# PROBLEM:
Update the listing below by replacing every "Centre Pompidou" with "Centre Georges-Pompidou". Leave all other text unchanged.

====== EXTRACTED DATA

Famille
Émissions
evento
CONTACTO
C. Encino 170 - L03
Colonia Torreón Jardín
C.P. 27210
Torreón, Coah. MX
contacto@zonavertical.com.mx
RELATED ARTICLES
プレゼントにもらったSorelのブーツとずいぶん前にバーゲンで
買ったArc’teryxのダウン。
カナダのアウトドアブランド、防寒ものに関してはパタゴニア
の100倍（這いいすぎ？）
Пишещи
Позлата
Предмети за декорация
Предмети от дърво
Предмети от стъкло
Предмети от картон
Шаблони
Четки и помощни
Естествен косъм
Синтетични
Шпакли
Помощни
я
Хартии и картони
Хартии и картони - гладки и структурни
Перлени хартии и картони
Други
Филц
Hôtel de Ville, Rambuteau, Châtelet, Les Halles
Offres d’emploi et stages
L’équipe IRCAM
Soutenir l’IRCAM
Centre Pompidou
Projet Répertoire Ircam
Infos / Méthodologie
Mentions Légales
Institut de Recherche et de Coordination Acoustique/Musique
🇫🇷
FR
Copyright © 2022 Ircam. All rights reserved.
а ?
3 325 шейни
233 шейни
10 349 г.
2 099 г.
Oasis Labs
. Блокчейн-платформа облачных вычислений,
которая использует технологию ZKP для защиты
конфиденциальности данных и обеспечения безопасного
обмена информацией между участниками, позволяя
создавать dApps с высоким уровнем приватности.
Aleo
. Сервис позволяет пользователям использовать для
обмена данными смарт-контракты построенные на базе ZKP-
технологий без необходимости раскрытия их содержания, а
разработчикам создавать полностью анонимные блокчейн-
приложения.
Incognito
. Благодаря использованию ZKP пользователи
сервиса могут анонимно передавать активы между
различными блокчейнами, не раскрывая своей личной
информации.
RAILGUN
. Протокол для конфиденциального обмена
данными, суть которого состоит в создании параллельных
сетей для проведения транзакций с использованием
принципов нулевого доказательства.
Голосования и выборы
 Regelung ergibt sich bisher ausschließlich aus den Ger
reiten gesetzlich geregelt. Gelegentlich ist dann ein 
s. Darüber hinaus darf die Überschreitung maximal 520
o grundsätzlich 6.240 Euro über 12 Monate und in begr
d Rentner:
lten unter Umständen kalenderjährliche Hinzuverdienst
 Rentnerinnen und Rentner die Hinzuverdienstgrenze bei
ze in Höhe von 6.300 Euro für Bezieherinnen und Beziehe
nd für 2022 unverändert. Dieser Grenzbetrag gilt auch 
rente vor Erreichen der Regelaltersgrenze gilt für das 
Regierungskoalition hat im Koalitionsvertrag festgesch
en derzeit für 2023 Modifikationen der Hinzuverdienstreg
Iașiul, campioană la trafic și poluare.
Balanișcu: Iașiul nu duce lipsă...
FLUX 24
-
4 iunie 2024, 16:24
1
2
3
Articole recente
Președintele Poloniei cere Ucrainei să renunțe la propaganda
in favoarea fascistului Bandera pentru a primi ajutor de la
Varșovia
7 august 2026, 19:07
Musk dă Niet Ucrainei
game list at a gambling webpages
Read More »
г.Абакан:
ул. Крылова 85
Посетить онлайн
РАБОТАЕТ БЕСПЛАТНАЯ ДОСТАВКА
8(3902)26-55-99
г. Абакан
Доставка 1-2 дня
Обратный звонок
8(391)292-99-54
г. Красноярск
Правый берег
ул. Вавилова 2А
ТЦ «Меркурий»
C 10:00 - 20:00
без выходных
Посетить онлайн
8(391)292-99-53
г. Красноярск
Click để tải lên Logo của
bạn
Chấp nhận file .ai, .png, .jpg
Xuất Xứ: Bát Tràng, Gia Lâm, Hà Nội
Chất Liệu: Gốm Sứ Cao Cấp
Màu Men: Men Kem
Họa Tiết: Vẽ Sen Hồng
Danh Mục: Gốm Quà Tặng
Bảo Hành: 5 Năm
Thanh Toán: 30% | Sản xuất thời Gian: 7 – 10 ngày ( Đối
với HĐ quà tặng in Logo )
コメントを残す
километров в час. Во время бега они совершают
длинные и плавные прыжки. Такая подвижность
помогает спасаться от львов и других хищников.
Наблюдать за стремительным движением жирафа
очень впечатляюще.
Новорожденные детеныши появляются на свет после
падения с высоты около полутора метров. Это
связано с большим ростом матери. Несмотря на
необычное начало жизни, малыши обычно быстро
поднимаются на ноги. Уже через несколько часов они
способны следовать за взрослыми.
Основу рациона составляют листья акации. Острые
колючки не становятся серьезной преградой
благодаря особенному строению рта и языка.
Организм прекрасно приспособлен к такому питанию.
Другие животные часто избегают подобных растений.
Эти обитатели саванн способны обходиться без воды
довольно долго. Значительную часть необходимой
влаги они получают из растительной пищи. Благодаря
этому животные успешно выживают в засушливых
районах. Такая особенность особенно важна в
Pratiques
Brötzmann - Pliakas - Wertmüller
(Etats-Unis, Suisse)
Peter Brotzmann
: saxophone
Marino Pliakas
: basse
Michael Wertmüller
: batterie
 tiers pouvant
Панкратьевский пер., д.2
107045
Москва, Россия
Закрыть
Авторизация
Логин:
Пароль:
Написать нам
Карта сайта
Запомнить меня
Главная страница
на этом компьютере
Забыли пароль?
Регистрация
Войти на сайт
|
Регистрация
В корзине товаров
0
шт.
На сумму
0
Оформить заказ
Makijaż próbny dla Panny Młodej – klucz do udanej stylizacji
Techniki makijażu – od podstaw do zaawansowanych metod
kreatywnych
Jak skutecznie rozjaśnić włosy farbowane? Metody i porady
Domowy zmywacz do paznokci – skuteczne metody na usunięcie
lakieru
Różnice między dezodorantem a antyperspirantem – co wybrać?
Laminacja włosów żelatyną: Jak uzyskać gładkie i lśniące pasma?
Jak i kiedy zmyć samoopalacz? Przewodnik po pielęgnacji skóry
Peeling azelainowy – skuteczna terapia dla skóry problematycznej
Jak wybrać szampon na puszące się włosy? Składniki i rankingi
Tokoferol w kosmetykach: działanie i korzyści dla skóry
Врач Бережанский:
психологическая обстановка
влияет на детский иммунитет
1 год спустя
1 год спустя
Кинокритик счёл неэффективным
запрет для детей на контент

============

# RESULT:
Famille
Émissions
evento
CONTACTO
C. Encino 170 - L03
Colonia Torreón Jardín
C.P. 27210
Torreón, Coah. MX
contacto@zonavertical.com.mx
RELATED ARTICLES
プレゼントにもらったSorelのブーツとずいぶん前にバーゲンで
買ったArc’teryxのダウン。
カナダのアウトドアブランド、防寒ものに関してはパタゴニア
の100倍（這いいすぎ？）
Пишещи
Позлата
Предмети за декорация
Предмети от дърво
Предмети от стъкло
Предмети от картон
Шаблони
Четки и помощни
Естествен косъм
Синтетични
Шпакли
Помощни
я
Хартии и картони
Хартии и картони - гладки и структурни
Перлени хартии и картони
Други
Филц
Hôtel de Ville, Rambuteau, Châtelet, Les Halles
Offres d’emploi et stages
L’équipe IRCAM
Soutenir l’IRCAM
Centre Georges-Pompidou
Projet Répertoire Ircam
Infos / Méthodologie
Mentions Légales
Institut de Recherche et de Coordination Acoustique/Musique
🇫🇷
FR
Copyright © 2022 Ircam. All rights reserved.
а ?
3 325 шейни
233 шейни
10 349 г.
2 099 г.
Oasis Labs
. Блокчейн-платформа облачных вычислений,
которая использует технологию ZKP для защиты
конфиденциальности данных и обеспечения безопасного
обмена информацией между участниками, позволяя
создавать dApps с высоким уровнем приватности.
Aleo
. Сервис позволяет пользователям использовать для
обмена данными смарт-контракты построенные на базе ZKP-
технологий без необходимости раскрытия их содержания, а
разработчикам создавать полностью анонимные блокчейн-
приложения.
Incognito
. Благодаря использованию ZKP пользователи
сервиса могут анонимно передавать активы между
различными блокчейнами, не раскрывая своей личной
информации.
RAILGUN
. Протокол для конфиденциального обмена
данными, суть которого состоит в создании параллельных
сетей для проведения транзакций с использованием
принципов нулевого доказательства.
Голосования и выборы
 Regelung ergibt sich bisher ausschließlich aus den Ger
reiten gesetzlich geregelt. Gelegentlich ist dann ein 
s. Darüber hinaus darf die Überschreitung maximal 520
o grundsätzlich 6.240 Euro über 12 Monate und in begr
d Rentner:
lten unter Umständen kalenderjährliche Hinzuverdienst
 Rentnerinnen und Rentner die Hinzuverdienstgrenze bei
ze in Höhe von 6.300 Euro für Bezieherinnen und Beziehe
nd für 2022 unverändert. Dieser Grenzbetrag gilt auch 
rente vor Erreichen der Regelaltersgrenze gilt für das 
Regierungskoalition hat im Koalitionsvertrag festgesch
en derzeit für 2023 Modifikationen der Hinzuverdienstreg
Iașiul, campioană la trafic și poluare.
Balanișcu: Iașiul nu duce lipsă...
FLUX 24
-
4 iunie 2024, 16:24
1
2
3
Articole recente
Președintele Poloniei cere Ucrainei să renunțe la propaganda
in favoarea fascistului Bandera pentru a primi ajutor de la
Varșovia
7 august 2026, 19:07
Musk dă Niet Ucrainei
game list at a gambling webpages
Read More »
г.Абакан:
ул. Крылова 85
Посетить онлайн
РАБОТАЕТ БЕСПЛАТНАЯ ДОСТАВКА
8(3902)26-55-99
г. Абакан
Доставка 1-2 дня
Обратный звонок
8(391)292-99-54
г. Красноярск
Правый берег
ул. Вавилова 2А
ТЦ «Меркурий»
C 10:00 - 20:00
без выходных
Посетить онлайн
8(391)292-99-53
г. Красноярск
Click để tải lên Logo của
bạn
Chấp nhận file .ai, .png, .jpg
Xuất Xứ: Bát Tràng, Gia Lâm, Hà Nội
Chất Liệu: Gốm Sứ Cao Cấp
Màu Men: Men Kem
Họa Tiết: Vẽ Sen Hồng
Danh Mục: Gốm Quà Tặng
Bảo Hành: 5 Năm
Thanh Toán: 30% | Sản xuất thời Gian: 7 – 10 ngày ( Đối
với HĐ quà tặng in Logo )
コメントを残す
километров в час. Во время бега они совершают
длинные и плавные прыжки. Такая подвижность
помогает спасаться от львов и других хищников.
Наблюдать за стремительным движением жирафа
очень впечатляюще.
Новорожденные детеныши появляются на свет после
падения с высоты около полутора метров. Это
связано с большим ростом матери. Несмотря на
необычное начало жизни, малыши обычно быстро
поднимаются на ноги. Уже через несколько часов они
способны следовать за взрослыми.
Основу рациона составляют листья акации. Острые
колючки не становятся серьезной преградой
благодаря особенному строению рта и языка.
Организм прекрасно приспособлен к такому питанию.
Другие животные часто избегают подобных растений.
Эти обитатели саванн способны обходиться без воды
довольно долго. Значительную часть необходимой
влаги они получают из растительной пищи. Благодаря
этому животные успешно выживают в засушливых
районах. Такая особенность особенно важна в
Pratiques
Brötzmann - Pliakas - Wertmüller
(Etats-Unis, Suisse)
Peter Brotzmann
: saxophone
Marino Pliakas
: basse
Michael Wertmüller
: batterie
 tiers pouvant
Панкратьевский пер., д.2
107045
Москва, Россия
Закрыть
Авторизация
Логин:
Пароль:
Написать нам
Карта сайта
Запомнить меня
Главная страница
на этом компьютере
Забыли пароль?
Регистрация
Войти на сайт
|
Регистрация
В корзине товаров
0
шт.
На сумму
0
Оформить заказ
Makijaż próbny dla Panny Młodej – klucz do udanej stylizacji
Techniki makijażu – od podstaw do zaawansowanych metod
kreatywnych
Jak skutecznie rozjaśnić włosy farbowane? Metody i porady
Domowy zmywacz do paznokci – skuteczne metody na usunięcie
lakieru
Różnice między dezodorantem a antyperspirantem – co wybrać?
Laminacja włosów żelatyną: Jak uzyskać gładkie i lśniące pasma?
Jak i kiedy zmyć samoopalacz? Przewodnik po pielęgnacji skóry
Peeling azelainowy – skuteczna terapia dla skóry problematycznej
Jak wybrać szampon na puszące się włosy? Składniki i rankingi
Tokoferol w kosmetykach: działanie i korzyści dla skóry
Врач Бережанский:
психологическая обстановка
влияет на детский иммунитет
1 год спустя
1 год спустя
Кинокритик счёл неэффективным
запрет для детей на контент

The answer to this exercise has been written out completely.